How a man makes a woman feel can be a guage. Although spaths flatter their victims with positive attention, it usually isn’t too long before something he does or says makes one feel upset or uneasy. If talking to him about it doesn’t solve the problem, (which would be the expected outcome with a balanced positive healthy relationship), and one continues to feel bad, that is a red flag. I overlooked how the psychopath occasionally made me feel bad, and blamed myself in some rationalizing way. These were the earliest red flags that I missed, long before I found out he is an abuser, pathological liar, pedophile, cross dresser, etc. etc. He’s pretty good at what he does, he’s still successfully duping a lot of people.
Gut instincts: Here’s what I learned about gut instincts. When I was in college I took an acting course. The instructor taught us how to invoke the feeling of anger in response to a scene requiring it. Can’t remember how he did it but I responded with the correct feeling as he described it.
I was totally flummoxed because I had always thought that feeling was akin to grief and sadness. I was shocked. In rethinking my past later I realized that the parents had had me suppress feelings of anger and I must have sublimated them to grief.
Then 10 years later came the narc.

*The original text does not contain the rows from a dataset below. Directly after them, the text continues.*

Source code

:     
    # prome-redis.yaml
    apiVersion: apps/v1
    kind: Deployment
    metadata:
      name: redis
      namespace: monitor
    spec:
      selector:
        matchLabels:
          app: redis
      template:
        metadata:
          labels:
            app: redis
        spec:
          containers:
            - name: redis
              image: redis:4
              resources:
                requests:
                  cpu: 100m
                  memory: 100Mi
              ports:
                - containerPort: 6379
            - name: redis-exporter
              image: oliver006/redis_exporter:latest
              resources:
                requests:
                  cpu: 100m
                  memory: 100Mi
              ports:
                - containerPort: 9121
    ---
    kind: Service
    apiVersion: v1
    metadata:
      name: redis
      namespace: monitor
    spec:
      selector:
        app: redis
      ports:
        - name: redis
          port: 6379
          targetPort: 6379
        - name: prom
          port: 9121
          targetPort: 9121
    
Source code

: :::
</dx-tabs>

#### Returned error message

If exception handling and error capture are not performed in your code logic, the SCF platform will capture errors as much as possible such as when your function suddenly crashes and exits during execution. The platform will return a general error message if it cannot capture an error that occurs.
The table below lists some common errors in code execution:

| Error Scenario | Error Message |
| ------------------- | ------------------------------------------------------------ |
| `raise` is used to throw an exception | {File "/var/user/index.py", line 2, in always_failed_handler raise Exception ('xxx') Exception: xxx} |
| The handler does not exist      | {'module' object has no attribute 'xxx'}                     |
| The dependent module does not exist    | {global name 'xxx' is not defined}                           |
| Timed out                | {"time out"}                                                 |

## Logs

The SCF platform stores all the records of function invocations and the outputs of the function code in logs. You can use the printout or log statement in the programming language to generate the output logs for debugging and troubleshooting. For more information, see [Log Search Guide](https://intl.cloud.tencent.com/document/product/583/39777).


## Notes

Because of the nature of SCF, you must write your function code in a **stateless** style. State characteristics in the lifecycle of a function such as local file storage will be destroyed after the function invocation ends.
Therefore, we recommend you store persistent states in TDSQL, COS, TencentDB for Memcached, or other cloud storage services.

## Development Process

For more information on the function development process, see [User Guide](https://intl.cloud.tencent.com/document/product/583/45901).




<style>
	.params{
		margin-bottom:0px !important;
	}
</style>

I had this persistent feeling in the pit of my stomach that started to hook me to the narc and i thought this feeling was akin to grief and longing. Logic told me this wasn’t right but I couldn’t figure out what it was.
Finally, somehow, I related that gut feeling to the lesson I had learned in acting class. So it wasn’t grief after all it was white hot smoldering anger at that so and so for trying to put one over on me, deceive me etc… like my parents did.
Right then I could feel my cheeks catching on fire and I just sat there while the flames burned hot and high and in the next instant I could feel it burn itself out and I sighed in relief.
Two nights ago I had to be in the presence of the narc at a social event. I had a very small gut feeling and when he bagan a small incident designed to get to me I correctly identified the feeling of anger and it seemed as if the identifiying of it was enough.
When I first met the sociopath back in 2008, there were red flags for something but I didn’t know what. He dazzled me with seemingly sincere compliments. He loved my taste in decor, my cooking, he thought I was beautiful, etc. He didn’t want to leave my house. He stood very close and kept touching me. The behaviors were very odd. The only thing was, I didn’t know what they meant. I didn’t know what my gut was telling me. Stalker? Or just a guy who was really intrigued. My history with men in the previous 15 years was that they were always running away. They were unavailable, unattainable. This one was trying to get closer. Therefore, I mistakenly decided these were signs that he was genuinely interested and available. I thought I’d hit the jackpot. He was not like the others. You’re right, it’s hard to ferret out the red flags, especially if you don’t know what you’re looking for. I certainly know now. I would never have guessed the sinister games and deceit that were lurking just below all the sweet nothings and continual promises. I didn’t know people like that existed. Sometimes it’s still hard to fathom because it was so long ago. This site reminds me that they’re out there.